🤖 AI Summary
This work models the Actor-Critic (AC) framework as a bilevel optimization (BLO) problem, revealing its intrinsic Stackelberg game structure: the Critic performs nested updates to learn the optimal response to the Actor’s policy, while the Actor updates along a hypergradient that accounts for the Critic’s dynamic evolution. A key challenge lies in hypergradient computation, which requires inverse-Hessian-vector products and suffers from numerical instability. To address this, we propose the first application of the Nyström method to hypergradient estimation in AC, significantly improving numerical stability; concurrently, we linearize the Critic’s objective to reduce computational overhead. We theoretically establish that the algorithm converges polynomially with high probability to a local strong Stackelberg equilibrium.

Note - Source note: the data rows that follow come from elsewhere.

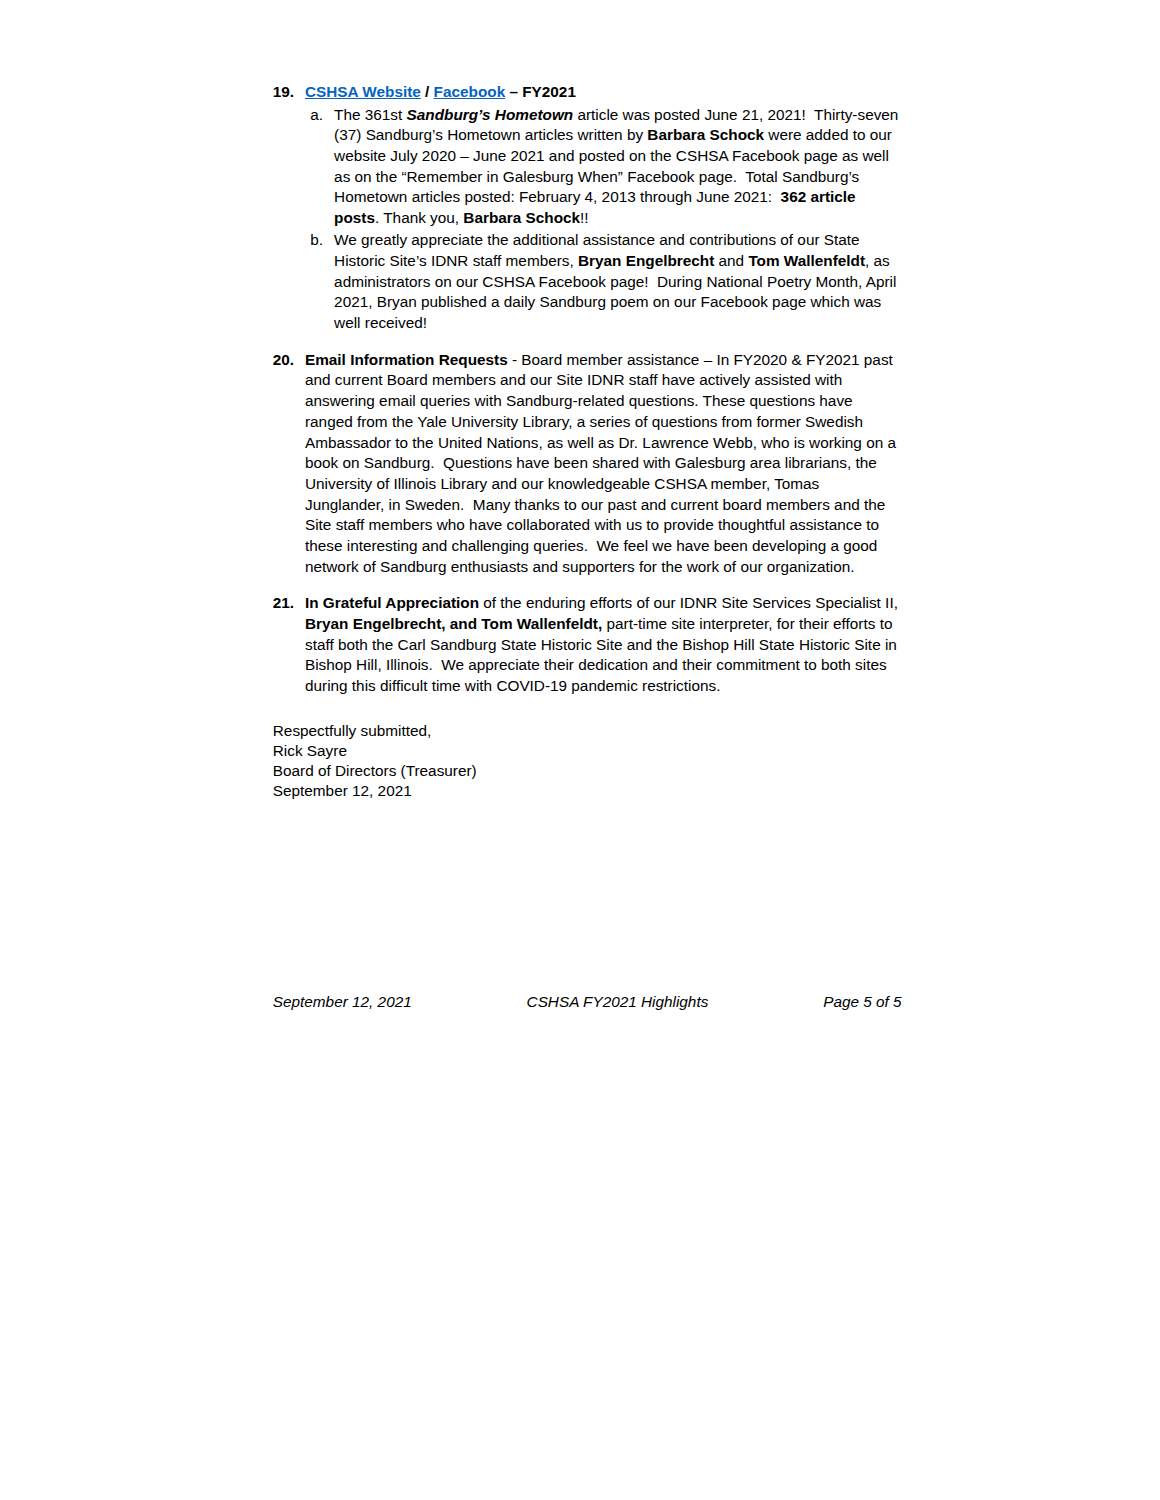19. CSHSA Website / Facebook – FY2021
a. The 361st Sandburg’s Hometown article was posted June 21, 2021! Thirty-seven (37) Sandburg’s Hometown articles written by Barbara Schock were added to our website July 2020 – June 2021 and posted on the CSHSA Facebook page as well as on the “Remember in Galesburg When” Facebook page. Total Sandburg’s Hometown articles posted: February 4, 2013 through June 2021: 362 article posts. Thank you, Barbara Schock!!
b. We greatly appreciate the additional assistance and contributions of our State Historic Site’s IDNR staff members, Bryan Engelbrecht and Tom Wallenfeldt, as administrators on our CSHSA Facebook page! During National Poetry Month, April 2021, Bryan published a daily Sandburg poem on our Facebook page which was well received!
20. Email Information Requests - Board member assistance – In FY2020 & FY2021 past and current Board members and our Site IDNR staff have actively assisted with answering email queries with Sandburg-related questions. These questions have ranged from the Yale University Library, a series of questions from former Swedish Ambassador to the United Nations, as well as Dr. Lawrence Webb, who is working on a book on Sandburg. Questions have been shared with Galesburg area librarians, the University of Illinois Library and our knowledgeable CSHSA member, Tomas Junglander, in Sweden. Many thanks to our past and current board members and the Site staff members who have collaborated with us to provide thoughtful assistance to these interesting and challenging queries. We feel we have been developing a good network of Sandburg enthusiasts and supporters for the work of our organization.
21. In Grateful Appreciation of the enduring efforts of our IDNR Site Services Specialist II, Bryan Engelbrecht, and Tom Wallenfeldt, part-time site interpreter, for their efforts to staff both the Carl Sandburg State Historic Site and the Bishop Hill State Historic Site in Bishop Hill, Illinois. We appreciate their dedication and their commitment to both sites during this difficult time with COVID-19 pandemic restrictions.
Respectfully submitted,
Rick Sayre
Board of Directors (Treasurer)
September 12, 2021
September 12, 2021 CSHSA FY2021 Highlights Page 5 of 5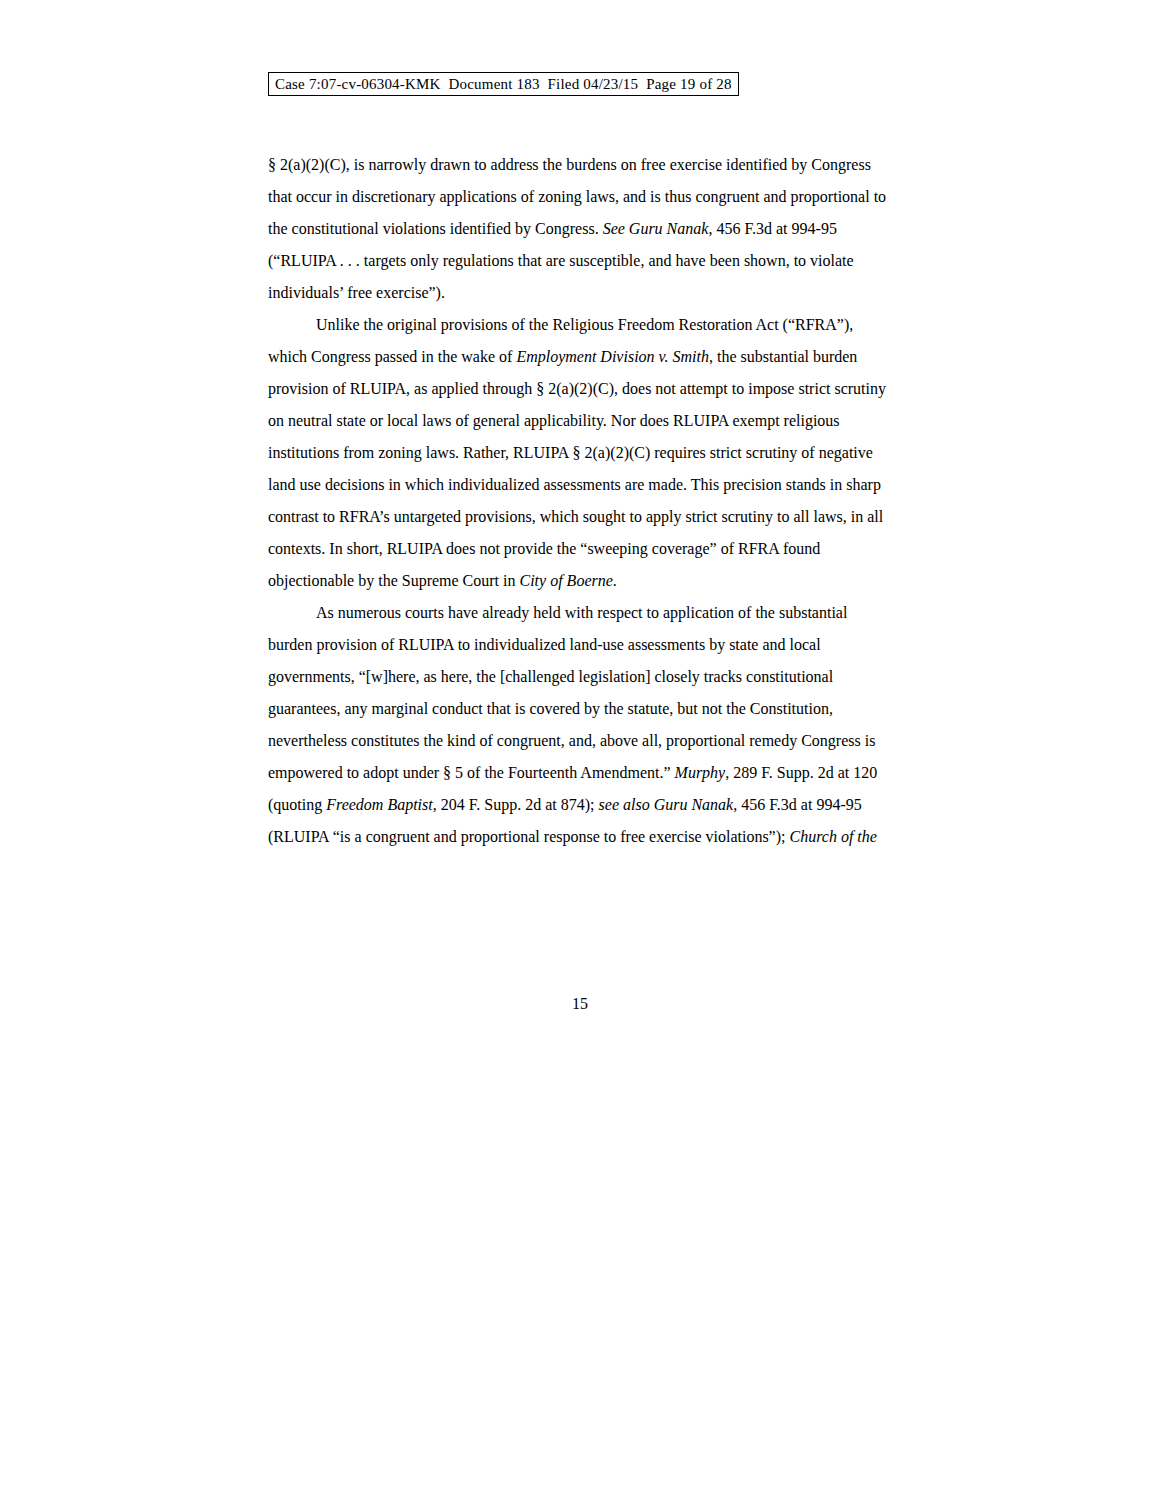Case 7:07-cv-06304-KMK Document 183 Filed 04/23/15 Page 19 of 28
§ 2(a)(2)(C), is narrowly drawn to address the burdens on free exercise identified by Congress that occur in discretionary applications of zoning laws, and is thus congruent and proportional to the constitutional violations identified by Congress. See Guru Nanak, 456 F.3d at 994-95 (“RLUIPA . . . targets only regulations that are susceptible, and have been shown, to violate individuals’ free exercise”).
Unlike the original provisions of the Religious Freedom Restoration Act (“RFRA”), which Congress passed in the wake of Employment Division v. Smith, the substantial burden provision of RLUIPA, as applied through § 2(a)(2)(C), does not attempt to impose strict scrutiny on neutral state or local laws of general applicability. Nor does RLUIPA exempt religious institutions from zoning laws. Rather, RLUIPA § 2(a)(2)(C) requires strict scrutiny of negative land use decisions in which individualized assessments are made. This precision stands in sharp contrast to RFRA’s untargeted provisions, which sought to apply strict scrutiny to all laws, in all contexts. In short, RLUIPA does not provide the “sweeping coverage” of RFRA found objectionable by the Supreme Court in City of Boerne.
As numerous courts have already held with respect to application of the substantial burden provision of RLUIPA to individualized land-use assessments by state and local governments, “[w]here, as here, the [challenged legislation] closely tracks constitutional guarantees, any marginal conduct that is covered by the statute, but not the Constitution, nevertheless constitutes the kind of congruent, and, above all, proportional remedy Congress is empowered to adopt under § 5 of the Fourteenth Amendment.” Murphy, 289 F. Supp. 2d at 120 (quoting Freedom Baptist, 204 F. Supp. 2d at 874); see also Guru Nanak, 456 F.3d at 994-95 (RLUIPA “is a congruent and proportional response to free exercise violations”); Church of the
15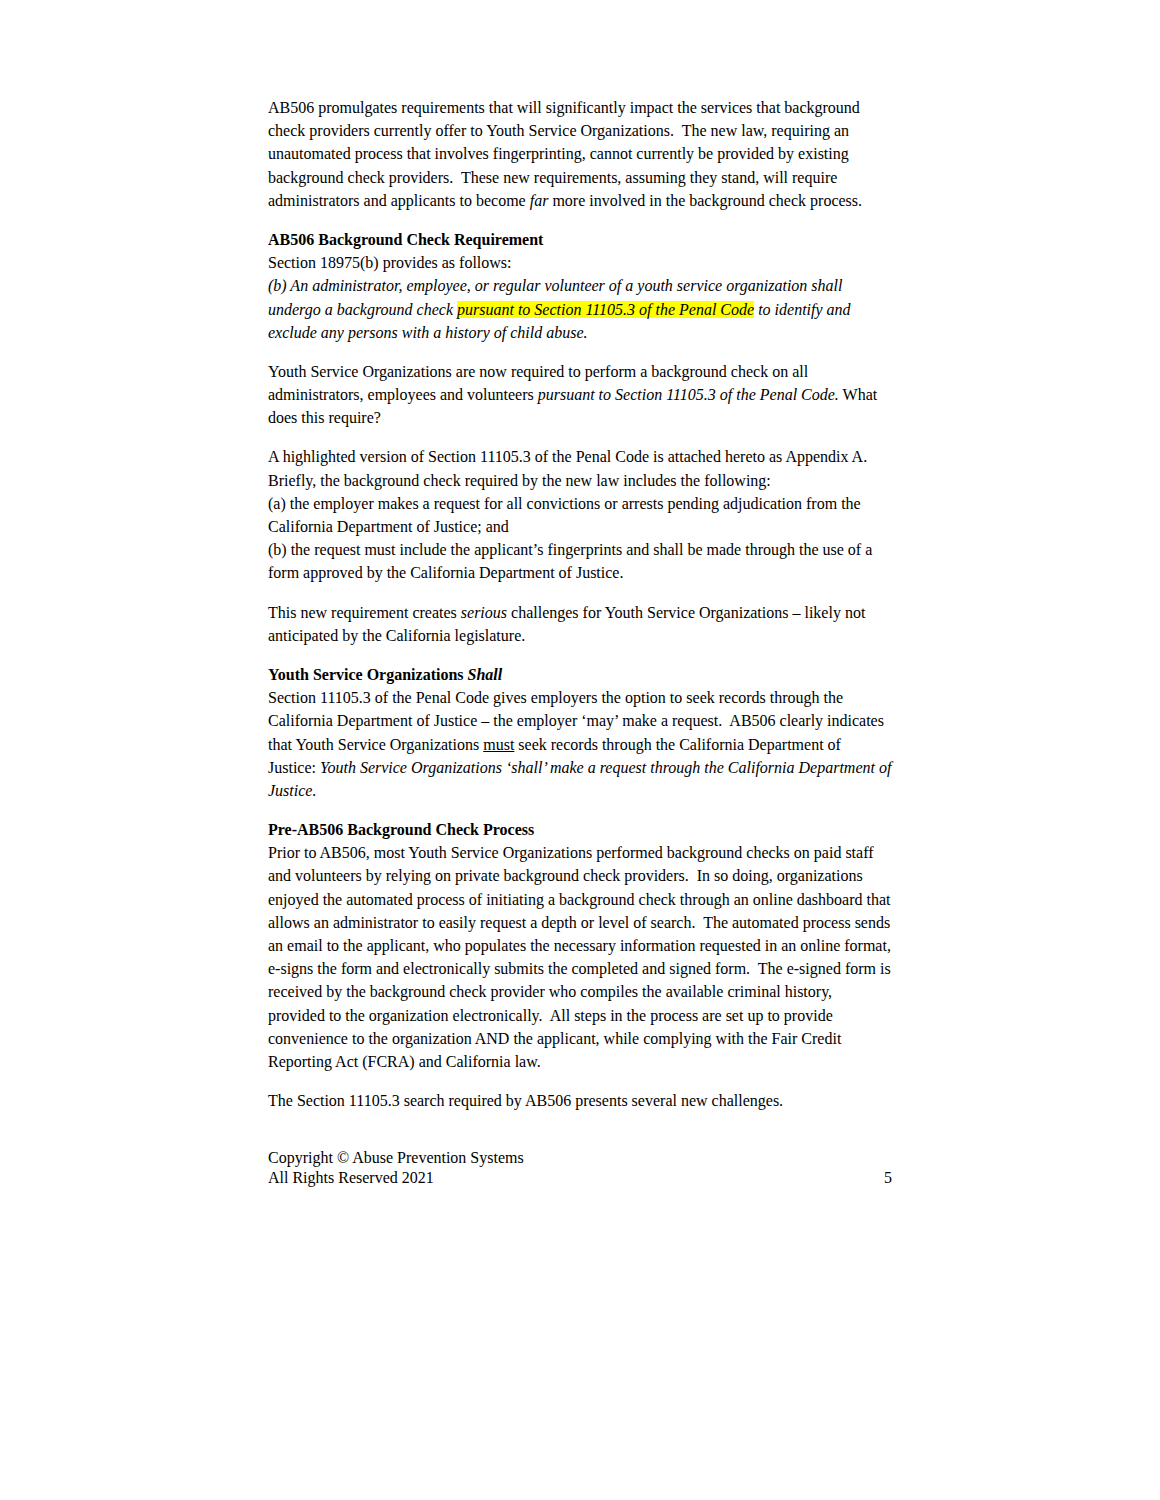AB506 promulgates requirements that will significantly impact the services that background check providers currently offer to Youth Service Organizations. The new law, requiring an unautomated process that involves fingerprinting, cannot currently be provided by existing background check providers. These new requirements, assuming they stand, will require administrators and applicants to become far more involved in the background check process.
AB506 Background Check Requirement
Section 18975(b) provides as follows:
(b) An administrator, employee, or regular volunteer of a youth service organization shall undergo a background check pursuant to Section 11105.3 of the Penal Code to identify and exclude any persons with a history of child abuse.
Youth Service Organizations are now required to perform a background check on all administrators, employees and volunteers pursuant to Section 11105.3 of the Penal Code. What does this require?
A highlighted version of Section 11105.3 of the Penal Code is attached hereto as Appendix A. Briefly, the background check required by the new law includes the following:
(a) the employer makes a request for all convictions or arrests pending adjudication from the California Department of Justice; and
(b) the request must include the applicant’s fingerprints and shall be made through the use of a form approved by the California Department of Justice.
This new requirement creates serious challenges for Youth Service Organizations – likely not anticipated by the California legislature.
Youth Service Organizations Shall
Section 11105.3 of the Penal Code gives employers the option to seek records through the California Department of Justice – the employer ‘may’ make a request. AB506 clearly indicates that Youth Service Organizations must seek records through the California Department of Justice: Youth Service Organizations ‘shall’ make a request through the California Department of Justice.
Pre-AB506 Background Check Process
Prior to AB506, most Youth Service Organizations performed background checks on paid staff and volunteers by relying on private background check providers. In so doing, organizations enjoyed the automated process of initiating a background check through an online dashboard that allows an administrator to easily request a depth or level of search. The automated process sends an email to the applicant, who populates the necessary information requested in an online format, e-signs the form and electronically submits the completed and signed form. The e-signed form is received by the background check provider who compiles the available criminal history, provided to the organization electronically. All steps in the process are set up to provide convenience to the organization AND the applicant, while complying with the Fair Credit Reporting Act (FCRA) and California law.
The Section 11105.3 search required by AB506 presents several new challenges.
Copyright © Abuse Prevention Systems
All Rights Reserved 2021
5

Empirical evaluation across diverse discrete- and continuous-control benchmarks demonstrates performance on par with or superior to PPO, validating both effectiveness and robustness.
📝 Abstract
The dependency of the actor on the critic in actor-critic (AC) reinforcement learning means that AC can be characterized as a bilevel optimization (BLO) problem, also called a Stackelberg game. This characterization motivates two modifications to vanilla AC algorithms. First, the critic's update should be nested to learn a best response to the actor's policy. Second, the actor should update according to a hypergradient that takes changes in the critic's behavior into account. Computing this hypergradient involves finding an inverse Hessian vector product, a process that can be numerically unstable. We thus propose a new algorithm, Bilevel Policy Optimization with Nystr""om Hypergradients (BLPO), which uses nesting to account for the nested structure of BLO, and leverages the Nystr""om method to compute the hypergradient. Theoretically, we prove BLPO converges to (a point that satisfies the necessary conditions for) a local strong Stackelberg equilibrium in polynomial time with high probability, assuming a linear parametrization of the critic's objective. Empirically, we demonstrate that BLPO performs on par with or better than PPO on a variety of discrete and continuous control tasks.